Once the line with "staining displays moderate" is found, return it along with every line after it, exactly, through the end of the material.

_ _ _ _ _

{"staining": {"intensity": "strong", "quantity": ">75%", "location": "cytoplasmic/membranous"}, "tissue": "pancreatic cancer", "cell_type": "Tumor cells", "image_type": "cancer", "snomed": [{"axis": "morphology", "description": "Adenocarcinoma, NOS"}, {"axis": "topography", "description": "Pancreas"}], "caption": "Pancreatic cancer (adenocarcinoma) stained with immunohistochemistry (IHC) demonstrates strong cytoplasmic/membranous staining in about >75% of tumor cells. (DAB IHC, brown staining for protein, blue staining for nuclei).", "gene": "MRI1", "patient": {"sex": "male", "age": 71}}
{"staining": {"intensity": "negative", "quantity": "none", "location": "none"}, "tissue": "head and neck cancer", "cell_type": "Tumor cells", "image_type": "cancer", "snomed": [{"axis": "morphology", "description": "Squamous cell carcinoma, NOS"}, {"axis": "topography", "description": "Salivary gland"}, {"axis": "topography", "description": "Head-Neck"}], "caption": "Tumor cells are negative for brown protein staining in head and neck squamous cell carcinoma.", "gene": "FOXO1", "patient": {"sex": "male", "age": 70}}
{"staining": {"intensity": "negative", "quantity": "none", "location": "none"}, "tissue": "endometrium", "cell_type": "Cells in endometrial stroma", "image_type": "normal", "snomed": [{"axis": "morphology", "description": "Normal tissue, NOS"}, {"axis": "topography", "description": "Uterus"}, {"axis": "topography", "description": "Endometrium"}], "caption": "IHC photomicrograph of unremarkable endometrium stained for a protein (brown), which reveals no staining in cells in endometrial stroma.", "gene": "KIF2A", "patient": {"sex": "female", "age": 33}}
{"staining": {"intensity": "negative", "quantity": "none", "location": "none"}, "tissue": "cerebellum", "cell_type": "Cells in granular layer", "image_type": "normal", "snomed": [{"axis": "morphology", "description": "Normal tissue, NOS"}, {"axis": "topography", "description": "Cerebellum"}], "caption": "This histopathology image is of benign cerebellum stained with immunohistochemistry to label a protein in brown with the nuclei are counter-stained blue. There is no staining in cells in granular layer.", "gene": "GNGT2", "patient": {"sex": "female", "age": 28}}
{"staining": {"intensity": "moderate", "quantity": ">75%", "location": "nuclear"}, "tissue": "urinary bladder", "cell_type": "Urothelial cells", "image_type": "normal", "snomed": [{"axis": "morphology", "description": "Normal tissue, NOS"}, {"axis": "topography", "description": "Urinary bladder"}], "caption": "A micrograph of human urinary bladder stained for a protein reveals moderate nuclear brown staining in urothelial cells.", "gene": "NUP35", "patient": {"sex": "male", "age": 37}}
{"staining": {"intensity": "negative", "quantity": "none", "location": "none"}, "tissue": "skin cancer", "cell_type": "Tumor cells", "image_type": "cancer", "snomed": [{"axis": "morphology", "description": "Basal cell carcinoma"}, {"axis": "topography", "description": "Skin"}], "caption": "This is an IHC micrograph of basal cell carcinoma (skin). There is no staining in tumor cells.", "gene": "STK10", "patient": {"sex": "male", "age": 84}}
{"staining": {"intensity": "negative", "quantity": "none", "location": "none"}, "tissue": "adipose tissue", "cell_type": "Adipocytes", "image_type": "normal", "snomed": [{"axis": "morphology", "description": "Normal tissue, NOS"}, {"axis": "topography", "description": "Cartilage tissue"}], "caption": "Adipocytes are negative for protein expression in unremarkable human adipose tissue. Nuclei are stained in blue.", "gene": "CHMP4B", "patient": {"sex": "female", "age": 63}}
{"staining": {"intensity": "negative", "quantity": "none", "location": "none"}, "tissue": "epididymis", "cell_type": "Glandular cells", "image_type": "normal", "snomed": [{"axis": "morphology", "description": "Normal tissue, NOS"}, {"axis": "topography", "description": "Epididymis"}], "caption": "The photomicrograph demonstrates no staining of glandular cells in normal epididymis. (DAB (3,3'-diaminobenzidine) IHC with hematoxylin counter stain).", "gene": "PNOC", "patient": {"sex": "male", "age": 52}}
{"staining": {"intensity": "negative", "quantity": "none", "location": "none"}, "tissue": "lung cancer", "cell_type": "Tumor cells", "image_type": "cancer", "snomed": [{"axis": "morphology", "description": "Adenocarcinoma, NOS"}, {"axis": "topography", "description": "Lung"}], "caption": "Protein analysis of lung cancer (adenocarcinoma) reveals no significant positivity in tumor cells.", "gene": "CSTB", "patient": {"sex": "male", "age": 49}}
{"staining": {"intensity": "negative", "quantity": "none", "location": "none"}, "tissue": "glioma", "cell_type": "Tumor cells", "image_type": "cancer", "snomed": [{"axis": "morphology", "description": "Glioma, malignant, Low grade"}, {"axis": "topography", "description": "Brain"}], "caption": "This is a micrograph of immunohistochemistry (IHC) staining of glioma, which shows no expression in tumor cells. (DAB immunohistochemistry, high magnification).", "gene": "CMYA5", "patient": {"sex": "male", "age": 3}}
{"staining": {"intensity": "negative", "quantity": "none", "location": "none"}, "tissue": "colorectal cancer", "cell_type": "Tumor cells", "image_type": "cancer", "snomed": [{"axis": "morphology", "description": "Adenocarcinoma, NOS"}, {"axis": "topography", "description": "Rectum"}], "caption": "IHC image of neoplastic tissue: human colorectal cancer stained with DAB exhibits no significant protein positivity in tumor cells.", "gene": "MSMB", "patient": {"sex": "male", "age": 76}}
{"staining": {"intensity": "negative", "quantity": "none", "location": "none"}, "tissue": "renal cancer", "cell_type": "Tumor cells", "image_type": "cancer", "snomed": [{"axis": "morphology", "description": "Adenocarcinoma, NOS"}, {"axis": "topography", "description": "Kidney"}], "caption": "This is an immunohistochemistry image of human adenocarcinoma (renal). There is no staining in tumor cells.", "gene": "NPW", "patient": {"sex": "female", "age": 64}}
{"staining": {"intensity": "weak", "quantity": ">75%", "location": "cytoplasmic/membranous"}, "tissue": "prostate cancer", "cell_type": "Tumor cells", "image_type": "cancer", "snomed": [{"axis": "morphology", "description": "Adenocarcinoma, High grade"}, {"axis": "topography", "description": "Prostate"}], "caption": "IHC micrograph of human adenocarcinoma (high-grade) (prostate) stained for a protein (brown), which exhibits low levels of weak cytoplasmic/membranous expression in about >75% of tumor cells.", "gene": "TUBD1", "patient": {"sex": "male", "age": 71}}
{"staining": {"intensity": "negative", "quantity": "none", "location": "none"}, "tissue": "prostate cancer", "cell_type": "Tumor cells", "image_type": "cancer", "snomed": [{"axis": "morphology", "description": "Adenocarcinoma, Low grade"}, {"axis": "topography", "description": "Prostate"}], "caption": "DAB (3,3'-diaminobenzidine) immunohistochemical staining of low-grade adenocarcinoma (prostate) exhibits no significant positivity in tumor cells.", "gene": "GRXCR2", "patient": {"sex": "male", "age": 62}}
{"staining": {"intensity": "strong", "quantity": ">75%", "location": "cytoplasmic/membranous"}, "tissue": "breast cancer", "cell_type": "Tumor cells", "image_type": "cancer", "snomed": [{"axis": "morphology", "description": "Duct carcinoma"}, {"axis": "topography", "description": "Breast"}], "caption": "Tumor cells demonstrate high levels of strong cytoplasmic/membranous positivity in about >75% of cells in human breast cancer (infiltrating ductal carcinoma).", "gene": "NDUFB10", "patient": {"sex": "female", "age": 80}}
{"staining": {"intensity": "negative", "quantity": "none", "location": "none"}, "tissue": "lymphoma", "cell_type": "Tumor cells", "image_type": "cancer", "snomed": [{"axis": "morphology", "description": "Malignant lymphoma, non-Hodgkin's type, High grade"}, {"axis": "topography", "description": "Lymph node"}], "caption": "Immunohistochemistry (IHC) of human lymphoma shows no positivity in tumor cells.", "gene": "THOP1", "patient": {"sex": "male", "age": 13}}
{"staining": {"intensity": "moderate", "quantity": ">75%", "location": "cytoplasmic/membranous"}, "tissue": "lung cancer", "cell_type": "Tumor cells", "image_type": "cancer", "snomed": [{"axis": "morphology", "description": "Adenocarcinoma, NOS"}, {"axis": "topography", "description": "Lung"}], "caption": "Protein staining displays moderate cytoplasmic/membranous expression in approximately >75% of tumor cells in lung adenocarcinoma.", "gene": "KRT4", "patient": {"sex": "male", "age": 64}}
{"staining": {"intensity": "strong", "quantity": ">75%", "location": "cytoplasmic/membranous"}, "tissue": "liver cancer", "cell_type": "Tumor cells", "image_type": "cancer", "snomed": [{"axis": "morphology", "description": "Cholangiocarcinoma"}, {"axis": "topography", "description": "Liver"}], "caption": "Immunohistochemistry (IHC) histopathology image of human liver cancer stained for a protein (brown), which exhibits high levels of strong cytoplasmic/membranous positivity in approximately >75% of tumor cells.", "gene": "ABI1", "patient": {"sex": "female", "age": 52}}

_ _ _ _ _

▸ **ANSWER SPACE**
{"staining": {"intensity": "moderate", "quantity": ">75%", "location": "cytoplasmic/membranous"}, "tissue": "lung cancer", "cell_type": "Tumor cells", "image_type": "cancer", "snomed": [{"axis": "morphology", "description": "Adenocarcinoma, NOS"}, {"axis": "topography", "description": "Lung"}], "caption": "Protein staining displays moderate cytoplasmic/membranous expression in approximately >75% of tumor cells in lung adenocarcinoma.", "gene": "KRT4", "patient": {"sex": "male", "age": 64}}
{"staining": {"intensity": "strong", "quantity": ">75%", "location": "cytoplasmic/membranous"}, "tissue": "liver cancer", "cell_type": "Tumor cells", "image_type": "cancer", "snomed": [{"axis": "morphology", "description": "Cholangiocarcinoma"}, {"axis": "topography", "description": "Liver"}], "caption": "Immunohistochemistry (IHC) histopathology image of human liver cancer stained for a protein (brown), which exhibits high levels of strong cytoplasmic/membranous positivity in approximately >75% of tumor cells.", "gene": "ABI1", "patient": {"sex": "female", "age": 52}}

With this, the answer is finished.